Qualcosa cambierà “solo quando centomila studenti italiani occuperanno le loro università pronti a difenderle con ogni mezzo necessario, solo allora inizierà un processo di rinascita forse possibile in questo paese agonizzante. Non occorrono nuovi partiti né nuovi governi che ripetano gli stessi riti per gli stessi scopi. Occorre un movimento gigantesco: occorre ricomporre il sapere tecnico con l’intelligenza dell’umano, occorre che la conoscenza riacquisti la sua autonomia dal miserabile dominio del mercato. Occorre che in ogni luogo di ricerca si costituiscano comitati per la liberazione del sapere dal profitto e dalla guerra. Occorre liberare il tempo della vita dalla schiavitù del salario. Solo dentro i luoghi della ricerca questo processo può svilupparsi. A Bologna il luogo della ricerca è anche l’azienda cittadina più importante. I piccoli miserabili che detengono il potere sull’azienda più ricca della città di Bologna forse non lo sanno, ma neppure i fascisti ebbero il coraggio di fare quel che loro hanno fatto: hanno chiamato la forza armata dentro una biblioteca per difendere quei tornelli che escludono dalla biblioteca proprio coloro per cui la biblioteca esiste. Né i fascisti durante il ventennio né gli stalinisti nel ‘77 osarono chiamare la polizia dentro i locali dell’Università. I servi del conformismo neoliberali sì, non perché sono più cattivi, ma solo perché sono più ignoranti, più conformisti, più rozzi. I rettori e vicerettori di oggi non sono né fascisti né stalinisti, manca loro lo splendore del male, solo posseggono la triste retorica della subalternità al mercato. Piccoli uomini ignari della storia e della dignità hanno chiamato i manganelli per riportare l’ordine dei tornelli. Non so se ciò che accade in questi giorni sia il ritorno dell’insurrezione libertaria del ’77. Magari fosse, meno ventenni si suiciderebbero e la città sarebbe assai più allegra. Ma forse il piccolo Merola farebbe meglio a tacere sull’argomento”.
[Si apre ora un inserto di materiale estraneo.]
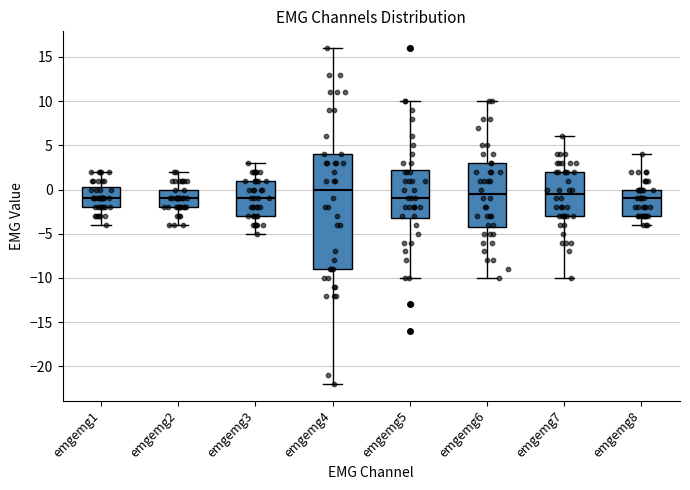

Reading left to right, read every box against the y-axis: the position of its median line, the range the box covers, and the ends of its whiskers. The values are not printed on the chart, so give them approximately, as read against the axis.

emgemg1: median -1.0, box -2.0 to 0.5, whiskers -4.0 to 2.0
emgemg2: median -1.0, box -2.0 to 0.0, whiskers -4.0 to 2.0
emgemg3: median -1.0, box -3.0 to 1.0, whiskers -5.0 to 3.0
emgemg4: median 0.0, box -9.0 to 4.0, whiskers -22.0 to 16.0
emgemg5: median -1.0, box -3.0 to 2.5, whiskers -10.0 to 10.0
emgemg6: median -0.5, box -4.0 to 3.0, whiskers -10.0 to 10.0
emgemg7: median -0.5, box -3.0 to 2.0, whiskers -10.0 to 6.0
emgemg8: median -1.0, box -3.0 to 0.0, whiskers -4.0 to 4.0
Sulle vicende del 36 è intervenuto su Facebook anche frate Benito Fusco: “Quando vedo la polizia o i carabinieri, quasi in pieno assetto di guerra, manganellare con violenza inaudita gli studenti dell’università di Bologna per alcuni tornelli in meno e qualche stornello in più, proprio a poche settimane dai quarantanni di memoria dei fatti del ’77 e dell’assassinio di Francesco Lorusso, mi vengono brutti ricordi e pensieri… veramente brutti… Sempre efficientissime, brutali e vigliacche le forze dell’ordine contro gli studenti, gli sfrattati, i senza lavoro… E sempre inutili, vili e distratte, invece, quando devono sgominare corruzioni, abusi e delinquenti istituzionali o furfanti di ogni ordine e grado… Continuando così qualcuno può farsi del male… è già successo… Lo ricordo alle nuove generazioni, dei poliziotti e degli studenti, e di quei politicanti che guardando dalle fessure delle finestre fanno finta di essere innocenti… Chi ha la mia età, ha i figli un po’ di qua e un po’ di là”.